Introduction
Files and Stores
Integrate external context from documents into AI executions in Wispera through file uploads and vectorized storage
What are Files and Stores?
- Definition: Files and Stores in Wispera allow users to upload their documents and assign them to vector stores, thus enabling AI to utilize external context from these documents during its operations.
- Purpose: This feature expands the AI’s knowledge base and contextual understanding by incorporating external data, enhancing the accuracy and relevance of AI executions.
Why is it Important?
- Expanded Contextual Awareness: Incorporates additional data sources into AI processing, enriching the contextual accuracy of its outputs.
- Diverse Application Potential: Supports a wide variety of use cases — from detailed data analysis to comprehensive content creation.
- Efficiency and Scalability: Streamlines integration of large datasets into AI tasks, facilitating scalable and efficient use of external data.
Components of Files and Stores
Key elements within the Files and Stores feature:
- Document Uploads: Functionality for importing a variety of document types into the Wispera environment.
- Vector Stores: Databases that store vectorized representations of documents for efficient retrieval and context application during AI executions.
- Context Integration: Mechanisms to integrate vectorized document data seamlessly into AI processes.
Example Scenarios
1. Documentation Assistant:
Create a Comprehensive Product Documentation Page
- AI Generated Product Docs: Upload previously written docs as files, then associate them with a vector store that can be assigned to assistants, prompts, and threads.

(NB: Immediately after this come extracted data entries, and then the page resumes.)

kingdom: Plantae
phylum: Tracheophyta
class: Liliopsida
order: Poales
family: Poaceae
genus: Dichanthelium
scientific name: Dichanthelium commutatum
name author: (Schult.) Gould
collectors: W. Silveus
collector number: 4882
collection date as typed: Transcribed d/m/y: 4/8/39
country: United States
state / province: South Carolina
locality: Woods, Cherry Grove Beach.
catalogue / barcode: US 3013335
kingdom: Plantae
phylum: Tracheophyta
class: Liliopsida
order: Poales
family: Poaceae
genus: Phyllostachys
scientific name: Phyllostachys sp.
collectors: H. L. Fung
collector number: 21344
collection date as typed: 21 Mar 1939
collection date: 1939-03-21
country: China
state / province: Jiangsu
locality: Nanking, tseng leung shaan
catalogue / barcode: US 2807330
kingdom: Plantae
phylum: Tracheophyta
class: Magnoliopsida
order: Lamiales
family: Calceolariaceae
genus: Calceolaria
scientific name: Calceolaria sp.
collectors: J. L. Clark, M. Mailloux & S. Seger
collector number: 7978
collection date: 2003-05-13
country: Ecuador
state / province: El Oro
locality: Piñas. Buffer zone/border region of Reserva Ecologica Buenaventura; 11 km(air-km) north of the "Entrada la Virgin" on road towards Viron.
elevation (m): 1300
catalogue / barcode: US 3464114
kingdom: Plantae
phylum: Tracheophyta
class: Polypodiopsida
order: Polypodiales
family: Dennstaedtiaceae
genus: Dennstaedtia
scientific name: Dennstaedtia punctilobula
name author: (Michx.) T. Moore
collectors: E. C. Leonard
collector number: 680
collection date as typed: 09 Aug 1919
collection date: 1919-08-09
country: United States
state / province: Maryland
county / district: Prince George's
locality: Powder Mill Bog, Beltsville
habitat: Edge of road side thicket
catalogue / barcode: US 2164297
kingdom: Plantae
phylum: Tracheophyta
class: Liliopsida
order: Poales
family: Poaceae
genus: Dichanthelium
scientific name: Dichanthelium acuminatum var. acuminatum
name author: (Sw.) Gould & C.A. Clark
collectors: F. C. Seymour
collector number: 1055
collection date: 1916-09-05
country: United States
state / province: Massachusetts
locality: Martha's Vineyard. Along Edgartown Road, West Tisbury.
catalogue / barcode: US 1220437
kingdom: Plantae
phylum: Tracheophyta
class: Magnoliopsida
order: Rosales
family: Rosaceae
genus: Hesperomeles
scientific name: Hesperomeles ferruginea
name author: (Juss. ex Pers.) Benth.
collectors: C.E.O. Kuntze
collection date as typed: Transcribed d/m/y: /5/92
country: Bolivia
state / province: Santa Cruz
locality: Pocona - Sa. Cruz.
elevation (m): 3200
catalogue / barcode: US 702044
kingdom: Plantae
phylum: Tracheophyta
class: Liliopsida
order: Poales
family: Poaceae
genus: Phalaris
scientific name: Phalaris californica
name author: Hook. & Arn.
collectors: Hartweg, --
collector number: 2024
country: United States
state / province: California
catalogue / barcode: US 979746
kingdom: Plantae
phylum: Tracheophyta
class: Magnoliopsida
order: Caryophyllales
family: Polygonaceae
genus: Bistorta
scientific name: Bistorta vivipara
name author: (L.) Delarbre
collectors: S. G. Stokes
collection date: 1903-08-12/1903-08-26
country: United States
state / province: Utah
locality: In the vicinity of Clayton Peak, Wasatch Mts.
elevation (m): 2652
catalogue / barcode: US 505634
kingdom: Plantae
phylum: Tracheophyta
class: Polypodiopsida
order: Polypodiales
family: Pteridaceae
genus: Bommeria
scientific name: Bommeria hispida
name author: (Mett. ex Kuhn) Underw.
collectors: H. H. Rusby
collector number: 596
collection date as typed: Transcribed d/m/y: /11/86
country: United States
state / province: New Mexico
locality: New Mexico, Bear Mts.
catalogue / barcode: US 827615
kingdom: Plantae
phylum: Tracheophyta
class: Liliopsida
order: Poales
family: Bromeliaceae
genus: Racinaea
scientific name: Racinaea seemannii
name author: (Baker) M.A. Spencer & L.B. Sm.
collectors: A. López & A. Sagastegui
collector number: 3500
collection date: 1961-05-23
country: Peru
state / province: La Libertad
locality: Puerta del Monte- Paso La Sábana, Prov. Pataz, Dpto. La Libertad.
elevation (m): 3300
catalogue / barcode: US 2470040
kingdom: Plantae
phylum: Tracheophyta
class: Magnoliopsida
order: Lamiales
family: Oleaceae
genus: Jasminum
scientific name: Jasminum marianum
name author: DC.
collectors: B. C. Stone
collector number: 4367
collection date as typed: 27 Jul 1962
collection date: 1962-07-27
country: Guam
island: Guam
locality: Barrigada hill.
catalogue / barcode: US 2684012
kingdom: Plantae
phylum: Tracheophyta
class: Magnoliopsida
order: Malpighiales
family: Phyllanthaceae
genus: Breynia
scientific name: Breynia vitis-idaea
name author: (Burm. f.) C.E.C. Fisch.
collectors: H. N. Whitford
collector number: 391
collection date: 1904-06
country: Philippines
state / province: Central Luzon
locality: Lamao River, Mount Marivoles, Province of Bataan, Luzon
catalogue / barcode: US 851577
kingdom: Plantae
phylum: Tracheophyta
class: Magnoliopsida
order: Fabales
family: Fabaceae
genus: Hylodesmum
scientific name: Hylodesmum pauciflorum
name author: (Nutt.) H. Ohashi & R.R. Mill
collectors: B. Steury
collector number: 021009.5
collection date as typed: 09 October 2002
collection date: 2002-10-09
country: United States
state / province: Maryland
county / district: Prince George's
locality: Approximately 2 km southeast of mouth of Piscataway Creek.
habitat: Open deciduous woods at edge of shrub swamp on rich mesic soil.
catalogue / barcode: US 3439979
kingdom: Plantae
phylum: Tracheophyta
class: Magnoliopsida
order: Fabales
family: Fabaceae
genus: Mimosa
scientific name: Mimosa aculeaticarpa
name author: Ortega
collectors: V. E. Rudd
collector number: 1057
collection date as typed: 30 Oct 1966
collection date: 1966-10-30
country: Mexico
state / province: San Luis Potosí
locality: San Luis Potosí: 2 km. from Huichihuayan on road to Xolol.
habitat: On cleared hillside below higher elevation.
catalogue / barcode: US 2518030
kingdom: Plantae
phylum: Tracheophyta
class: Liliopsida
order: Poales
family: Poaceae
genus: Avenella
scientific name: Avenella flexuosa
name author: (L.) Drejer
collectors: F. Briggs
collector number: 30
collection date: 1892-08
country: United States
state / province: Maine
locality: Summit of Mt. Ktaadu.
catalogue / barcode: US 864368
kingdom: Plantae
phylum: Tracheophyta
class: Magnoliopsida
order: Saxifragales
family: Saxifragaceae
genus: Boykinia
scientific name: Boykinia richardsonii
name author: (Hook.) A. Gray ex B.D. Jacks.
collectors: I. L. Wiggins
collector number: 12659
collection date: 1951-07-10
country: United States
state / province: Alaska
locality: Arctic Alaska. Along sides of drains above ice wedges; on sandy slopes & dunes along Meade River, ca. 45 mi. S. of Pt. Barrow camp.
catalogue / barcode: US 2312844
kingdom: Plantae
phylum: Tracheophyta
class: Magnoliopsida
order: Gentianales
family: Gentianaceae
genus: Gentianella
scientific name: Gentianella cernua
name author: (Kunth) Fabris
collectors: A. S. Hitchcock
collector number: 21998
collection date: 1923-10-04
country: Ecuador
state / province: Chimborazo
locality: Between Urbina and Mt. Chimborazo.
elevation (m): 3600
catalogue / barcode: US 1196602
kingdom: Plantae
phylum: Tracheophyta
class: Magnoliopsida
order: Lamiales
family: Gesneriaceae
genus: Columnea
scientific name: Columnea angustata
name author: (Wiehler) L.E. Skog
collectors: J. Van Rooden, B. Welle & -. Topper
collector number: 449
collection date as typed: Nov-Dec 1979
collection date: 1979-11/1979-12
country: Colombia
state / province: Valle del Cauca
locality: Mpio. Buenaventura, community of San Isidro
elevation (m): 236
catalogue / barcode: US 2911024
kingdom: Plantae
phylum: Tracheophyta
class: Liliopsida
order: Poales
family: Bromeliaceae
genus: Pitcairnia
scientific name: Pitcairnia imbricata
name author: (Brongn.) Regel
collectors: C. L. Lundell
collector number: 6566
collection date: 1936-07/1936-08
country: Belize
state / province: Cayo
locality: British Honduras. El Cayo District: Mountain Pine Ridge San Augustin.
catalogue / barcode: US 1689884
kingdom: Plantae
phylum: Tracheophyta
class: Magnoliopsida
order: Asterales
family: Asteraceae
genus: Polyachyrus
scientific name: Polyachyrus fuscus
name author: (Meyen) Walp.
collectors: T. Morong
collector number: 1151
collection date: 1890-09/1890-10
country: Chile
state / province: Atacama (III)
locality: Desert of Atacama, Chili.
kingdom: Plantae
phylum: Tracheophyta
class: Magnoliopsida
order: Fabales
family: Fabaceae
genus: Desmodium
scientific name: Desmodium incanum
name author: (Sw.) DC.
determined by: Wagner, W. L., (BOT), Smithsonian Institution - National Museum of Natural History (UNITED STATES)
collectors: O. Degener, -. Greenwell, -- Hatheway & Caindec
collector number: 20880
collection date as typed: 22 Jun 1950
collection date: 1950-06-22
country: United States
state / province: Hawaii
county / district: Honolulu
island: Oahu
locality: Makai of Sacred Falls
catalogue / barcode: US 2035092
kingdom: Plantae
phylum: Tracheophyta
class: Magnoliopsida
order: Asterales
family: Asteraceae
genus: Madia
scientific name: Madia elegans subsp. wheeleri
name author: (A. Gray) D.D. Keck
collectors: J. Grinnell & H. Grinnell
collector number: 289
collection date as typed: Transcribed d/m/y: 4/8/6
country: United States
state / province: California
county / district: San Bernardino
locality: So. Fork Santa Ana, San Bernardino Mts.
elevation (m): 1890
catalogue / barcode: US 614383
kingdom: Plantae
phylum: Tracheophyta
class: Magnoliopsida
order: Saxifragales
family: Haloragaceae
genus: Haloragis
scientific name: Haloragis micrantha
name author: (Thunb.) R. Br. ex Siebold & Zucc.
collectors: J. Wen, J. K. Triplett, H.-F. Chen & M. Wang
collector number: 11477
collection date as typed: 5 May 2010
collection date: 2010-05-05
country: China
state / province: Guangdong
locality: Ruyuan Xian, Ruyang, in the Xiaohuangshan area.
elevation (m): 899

2. Theme based creative writing assistant:
Satire Startup Blog Series
- AI based story scripting: Uses previously written blog posts as context to help you write a new post in an ongoing series.
Summary
Files and Stores empower AI within Wispera to leverage external content, significantly enhancing its contextual intelligence and versatility in prompt executions. Users can harness this feature to integrate detailed data into AI tasks swiftly and effectively, optimizing responses across diverse applications.